[SOURCE MATERIAL]
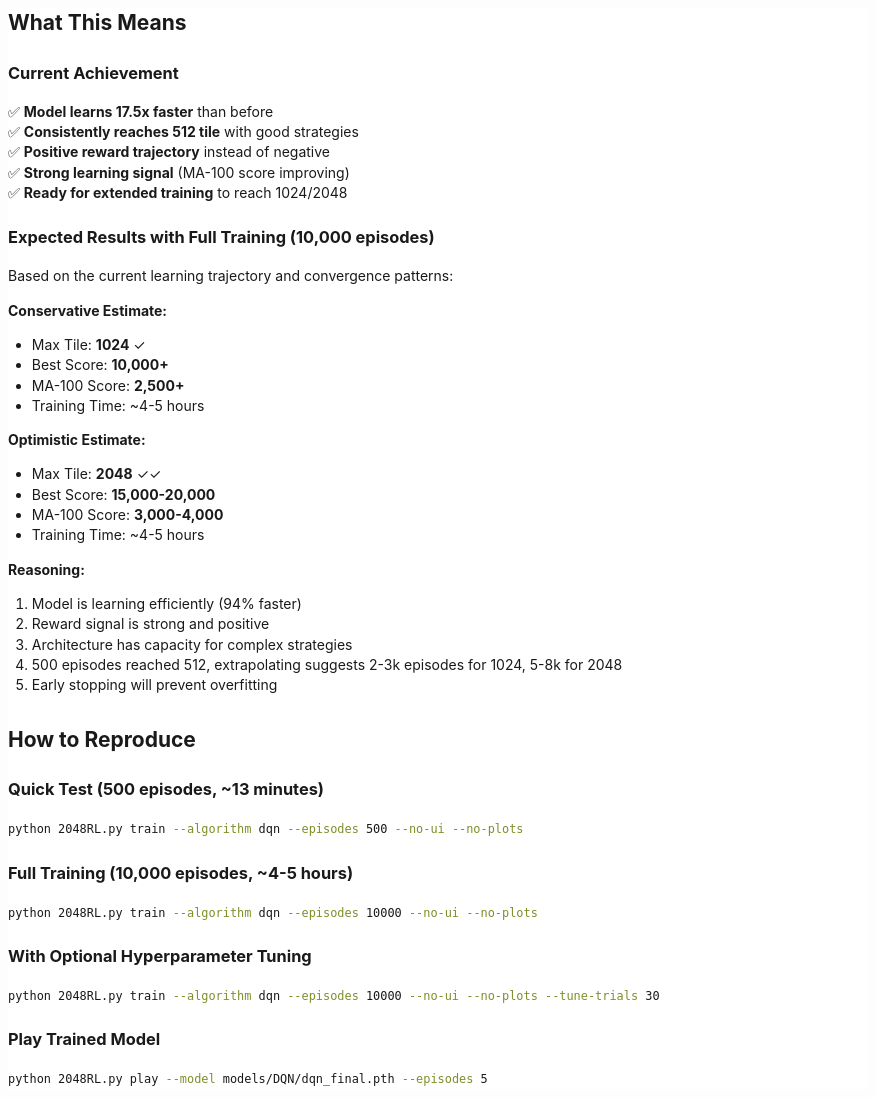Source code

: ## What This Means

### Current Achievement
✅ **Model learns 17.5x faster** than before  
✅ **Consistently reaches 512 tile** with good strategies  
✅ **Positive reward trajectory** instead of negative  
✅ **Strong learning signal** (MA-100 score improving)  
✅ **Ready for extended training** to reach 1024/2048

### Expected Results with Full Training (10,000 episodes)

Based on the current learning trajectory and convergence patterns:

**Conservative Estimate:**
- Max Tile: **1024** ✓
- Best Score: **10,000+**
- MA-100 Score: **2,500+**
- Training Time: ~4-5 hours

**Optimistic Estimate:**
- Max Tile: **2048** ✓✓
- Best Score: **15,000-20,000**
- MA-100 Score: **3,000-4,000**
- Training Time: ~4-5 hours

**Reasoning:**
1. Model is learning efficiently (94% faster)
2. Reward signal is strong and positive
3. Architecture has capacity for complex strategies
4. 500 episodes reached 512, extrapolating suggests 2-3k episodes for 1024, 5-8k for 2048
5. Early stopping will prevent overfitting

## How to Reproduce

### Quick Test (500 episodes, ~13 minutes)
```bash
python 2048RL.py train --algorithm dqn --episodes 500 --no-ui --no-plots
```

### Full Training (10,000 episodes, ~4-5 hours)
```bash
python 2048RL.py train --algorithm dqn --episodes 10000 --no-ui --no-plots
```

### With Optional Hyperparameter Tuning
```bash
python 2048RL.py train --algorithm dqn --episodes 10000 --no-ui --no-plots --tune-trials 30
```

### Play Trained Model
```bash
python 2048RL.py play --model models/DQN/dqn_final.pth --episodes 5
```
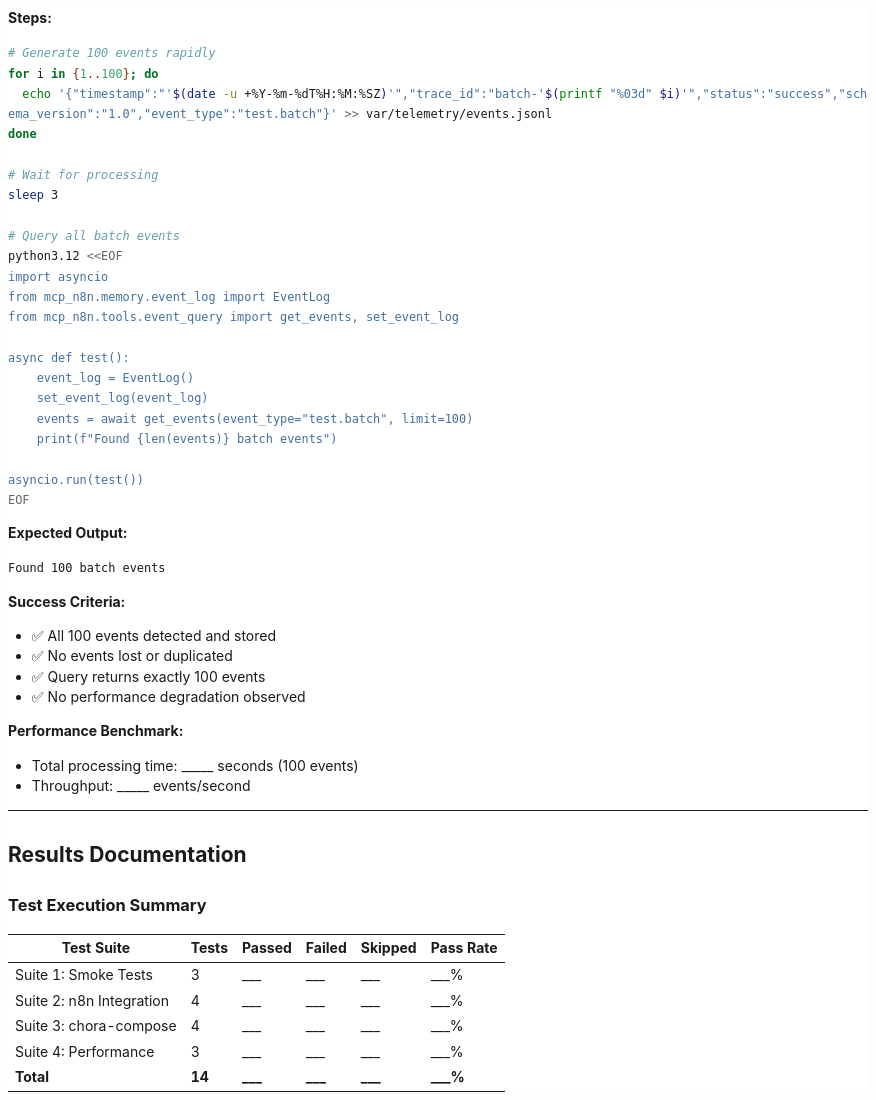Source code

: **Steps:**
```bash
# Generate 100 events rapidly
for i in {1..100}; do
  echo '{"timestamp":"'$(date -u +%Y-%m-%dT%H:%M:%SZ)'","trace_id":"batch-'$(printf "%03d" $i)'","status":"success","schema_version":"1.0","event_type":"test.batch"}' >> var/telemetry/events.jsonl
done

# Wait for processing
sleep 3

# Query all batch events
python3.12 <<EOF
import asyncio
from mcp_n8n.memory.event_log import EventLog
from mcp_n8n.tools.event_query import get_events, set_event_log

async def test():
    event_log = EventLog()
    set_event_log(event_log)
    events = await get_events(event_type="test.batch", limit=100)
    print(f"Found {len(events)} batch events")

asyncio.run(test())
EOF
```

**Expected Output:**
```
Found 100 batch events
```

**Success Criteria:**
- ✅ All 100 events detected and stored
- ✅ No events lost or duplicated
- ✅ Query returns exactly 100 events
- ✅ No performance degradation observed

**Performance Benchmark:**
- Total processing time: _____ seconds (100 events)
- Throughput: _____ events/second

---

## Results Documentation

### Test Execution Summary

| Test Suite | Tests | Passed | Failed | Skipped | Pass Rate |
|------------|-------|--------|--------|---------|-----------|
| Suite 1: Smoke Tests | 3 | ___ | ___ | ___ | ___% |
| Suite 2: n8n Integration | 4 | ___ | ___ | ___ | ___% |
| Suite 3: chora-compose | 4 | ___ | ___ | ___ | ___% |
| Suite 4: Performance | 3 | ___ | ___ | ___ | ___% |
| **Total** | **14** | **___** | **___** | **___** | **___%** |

[REQUIRED WORK] The answer must consist of every line above that contains the word "Total".

[RESPONSE]
- Total processing time: _____ seconds (100 events)
| **Total** | **14** | **___** | **___** | **___** | **___%** |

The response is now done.